Supplied text
□ □ □ □ □
While reading the following please keep in mind that Manifest Maker can build both a private assembly and one or more isolated applications in one step (as long as all applications are in the same directory). This is the recommended way to build manifests for applications being packaged for corporate deployment.

To perform an automatic build choose Automatic build type in the Project Properties dialog in Manifest Maker.

Isolated Application

Isolated applications are applications installed with manifests so that they do not rely on COM component registration in the Windows registry or on Windows or System32 directories to contain DLLs the applications need.

To create an Isolated Application choose Application Manifest build type in the Project Properties dialog in Manifest Maker.

For detailed description see MSDN topic Isolated Applications.

Private Assemblies

A private assembly is a collection of files described by a manifest including that manifest. Private assemblies must be deployed in a properly named subdirectory of the application directory. Manifest Maker builds one private assembly during an automated build. It may be advantageous to build more private assemblies to group related files in the same assembly. This is also the preferred way to package DLLs that will be distributed using MSI merge modules. To use a private assembly, the application manifest must explicitly reference it.

Manifest Maker has a unique feature allowing you to build a library of private assemblies and use them in your projects without actually copying the assembly files. This feature is included to help with distribution of private assemblies as merge modules. See Planning Corporate Deployment for more details.

To create a Private Assembly choose Private Assembly build type in the Project Properties dialog in Manifest Maker.
□ □ □ □ □
Tasks to carry out
A – Answer these questions from the Manifest Maker text:
(i) Which build type is chosen in the Project Properties dialog to perform an automatic build?
(ii) Where must private assemblies be deployed?
(iii) How many private assemblies does Manifest Maker build during an automated build?
B – Rewrite the stretch of the Manifest Maker text from "Isolated applications are" through "the applications need.", renaming "COM component registration" to "COM server registration".

Extracted entries
□ □ □ □ □
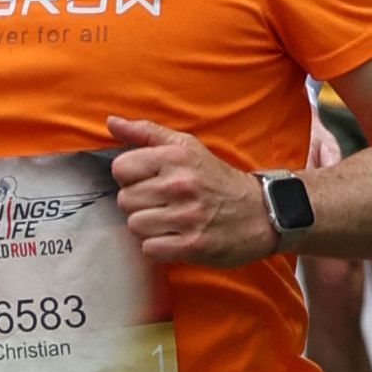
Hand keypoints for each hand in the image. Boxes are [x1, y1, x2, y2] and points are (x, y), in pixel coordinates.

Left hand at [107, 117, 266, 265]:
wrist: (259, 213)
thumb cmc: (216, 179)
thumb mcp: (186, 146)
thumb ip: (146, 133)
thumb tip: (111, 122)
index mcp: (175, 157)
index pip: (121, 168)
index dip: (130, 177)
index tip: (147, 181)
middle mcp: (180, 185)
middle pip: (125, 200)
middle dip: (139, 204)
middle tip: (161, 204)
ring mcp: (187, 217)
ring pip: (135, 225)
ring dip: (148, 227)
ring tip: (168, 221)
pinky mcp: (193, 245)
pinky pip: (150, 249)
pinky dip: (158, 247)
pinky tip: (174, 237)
□ □ □ □ □
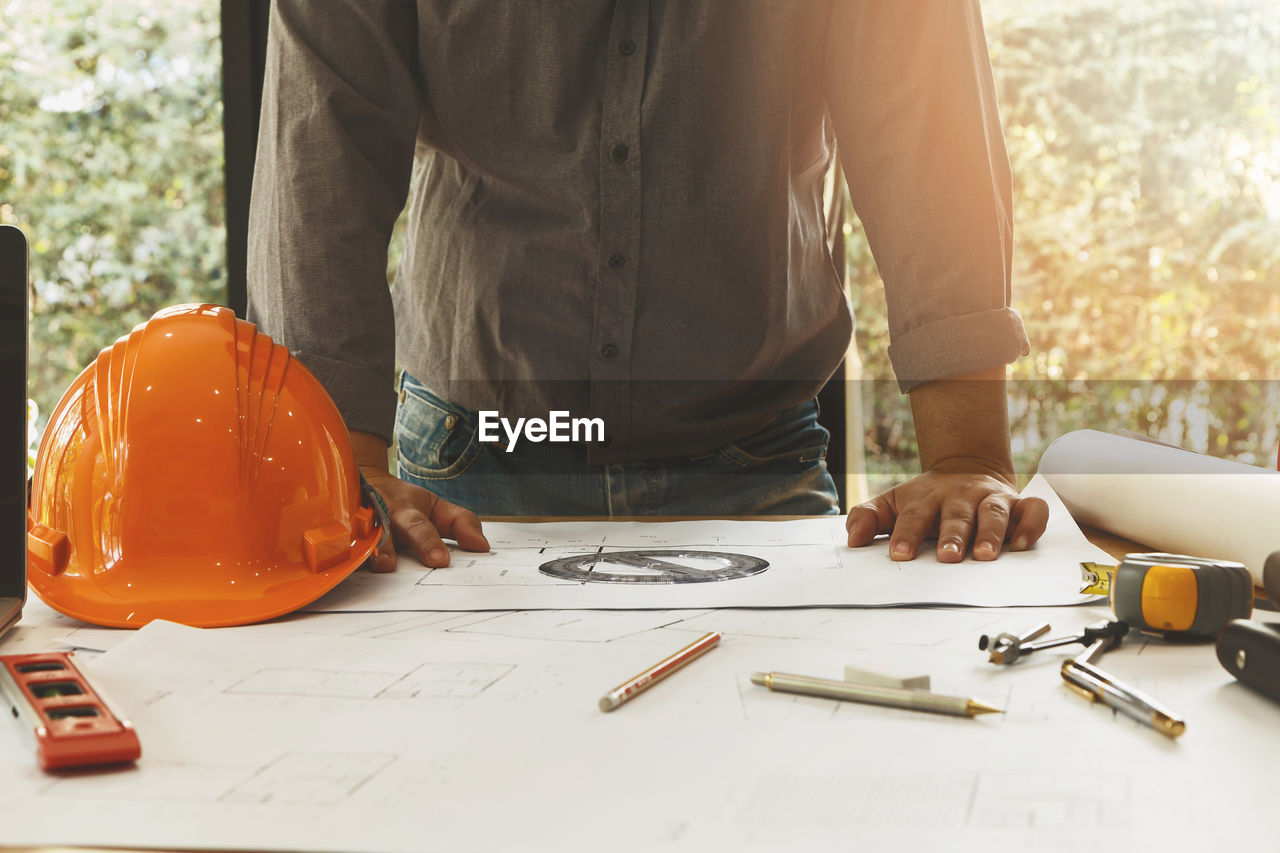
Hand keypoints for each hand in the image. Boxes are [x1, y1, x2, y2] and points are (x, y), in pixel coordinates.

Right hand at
□ □ □ □ □
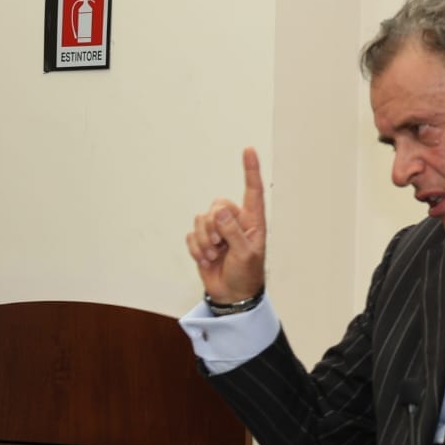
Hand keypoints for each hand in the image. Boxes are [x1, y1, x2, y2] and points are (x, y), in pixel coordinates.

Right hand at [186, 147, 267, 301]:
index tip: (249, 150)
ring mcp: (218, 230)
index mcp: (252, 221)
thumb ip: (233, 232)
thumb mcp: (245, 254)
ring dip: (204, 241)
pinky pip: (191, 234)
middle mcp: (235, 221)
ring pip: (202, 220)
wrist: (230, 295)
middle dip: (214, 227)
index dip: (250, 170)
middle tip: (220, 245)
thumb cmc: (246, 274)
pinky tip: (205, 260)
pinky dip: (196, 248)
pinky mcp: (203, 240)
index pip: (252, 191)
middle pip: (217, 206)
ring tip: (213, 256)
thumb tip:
□ □ □ □ □
Responses to the exercise
A –
(i) Automatic build type
(ii) In a properly named subdirectory of the application directory
(iii) One

B –
Isolated applications are applications installed with manifests so that they do not rely on COM server registration in the Windows registry or on Windows or System32 directories to contain DLLs the applications need.